Friday, Jan. 20, 1961
Turn to the Left
The last surviving example of the medal-jangling school of self-enriching Latin American dictators is executing a cynical maneuver. After 31 years, the Dominican Republic's Rafael Leonidas Trujillo, a strongman of the extreme right, is turning left. He does so not from conviction, but in an angry tyrant's reaction to the determination of his neighbors--including the U.S.--to be finished with him, and to the mounting desire of his own people to do away with him.
Signals of the turn inside Trujillo's supertight Caribbean island nation are clear. After years of posing as Latin America's strongest anti-Communist bulwark, the dictator has started cozying up to Castro and the Soviet bloc. Six months ago Trujillo's Radio Caribe propaganda outlet adopted a Marxist, anti-U.S. cant in its commentary. Last August the dictator sent emissaries to Europe and began the first of a series of secret meetings with Iron Curtain leaders; rumors are buzzing in Ciudad Trujillo that diplomatic relations will soon be established with Poland and Russia.

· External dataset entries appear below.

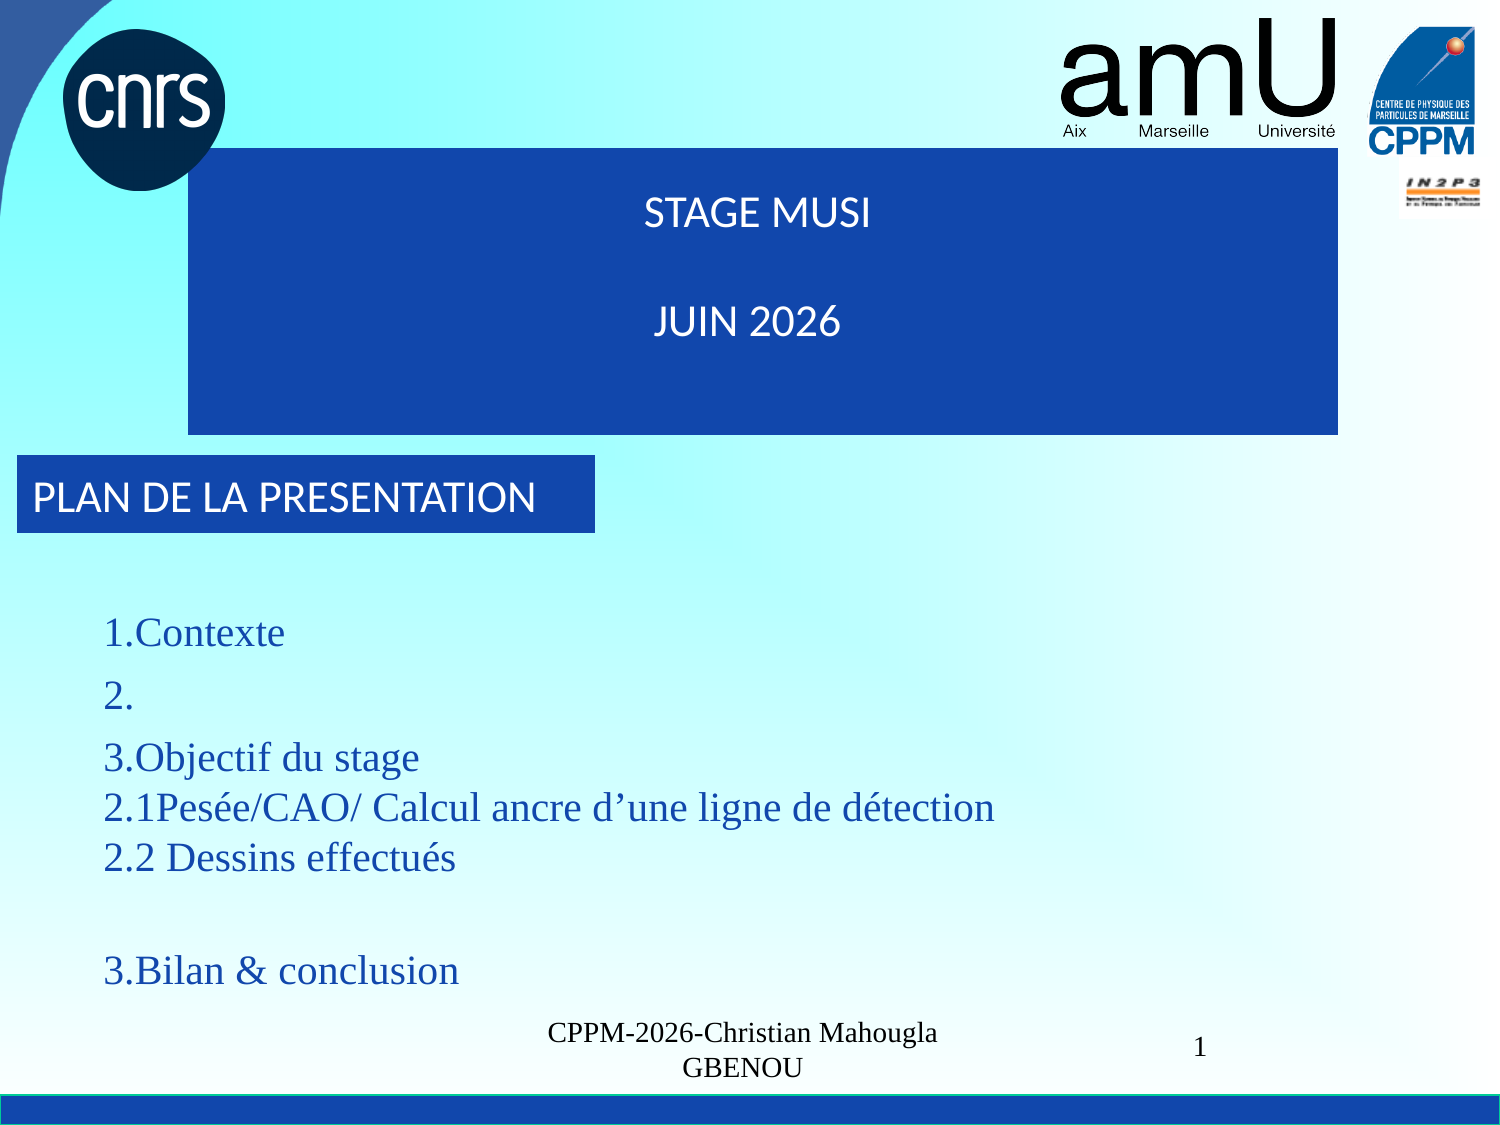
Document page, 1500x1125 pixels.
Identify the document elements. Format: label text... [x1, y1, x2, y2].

text_box STAGE MUSI JUIN 2026 [188, 148, 1338, 434]
text_box PLAN DE LA PRESENTATION [17, 455, 595, 533]
picture [0, 0, 225, 219]
text_box Contexte Objectif du stage 2.1Pesée/CAO/ Calcul ancre d’une ligne de détection 2.2 Dessins effectués Bilan & conclusion [88, 597, 1477, 1064]
text_box CPPM-2026-Christian Mahougla GBENOU [505, 1064, 981, 1081]
picture [1061, 18, 1335, 137]
picture [1341, 0, 1500, 219]
text_box [2, 1097, 1498, 1123]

Most startling of Trujillo's moves to the left is his sudden about-face on Fidel Castro, who two years ago sent revolutionaries to invade the Dominican Republic. Two months ago Trujillo reportedly sent a pair of trusted henchmen to a secret meeting in eastern Cuba with Castro emissaries. The result: a tentative non-aggression agreement between the two dictators and, further, possible future cooperation against common enemies, such as Venezuela's moderate President Romulo Betancourt.
There is little to prevent Trujillo from calling his turn. Last fortnight's embargo on truck and petroleum sales by the Organization of American States is largely ineffectual; the ban does not affect Trujillo's principal income earners, sugar and coffee. Trujillo has also just about completed the destruction of his only serious opposition at home--the educated upper and middle classes, which nearly brought off a coup last January.
The biggest question mark hanging over Trujillo is the Dominican army, well fed, well trained, well equipped. A large part of the top brass is bound personally to Trujillo. But others in the middle echelons are increasingly worried about what happens to them if the old man goes, now are said to listen thoughtfully to anti-Trujillo talk. Helping their speculations along are two opposition hopes. One is that an attempt to assassinate the tyrant will succeed. In the past year, two attempts have been made: two months ago an escort car in his motorcade through the countryside was shot up and a bodyguard wounded; earlier, three army officers tried and failed to plant a bomb in his car. The other opposition hope is that stronger sanctions by the Organization of American States, with participation by the U.S. as Trujillo's principal customer, will bring the dictator down.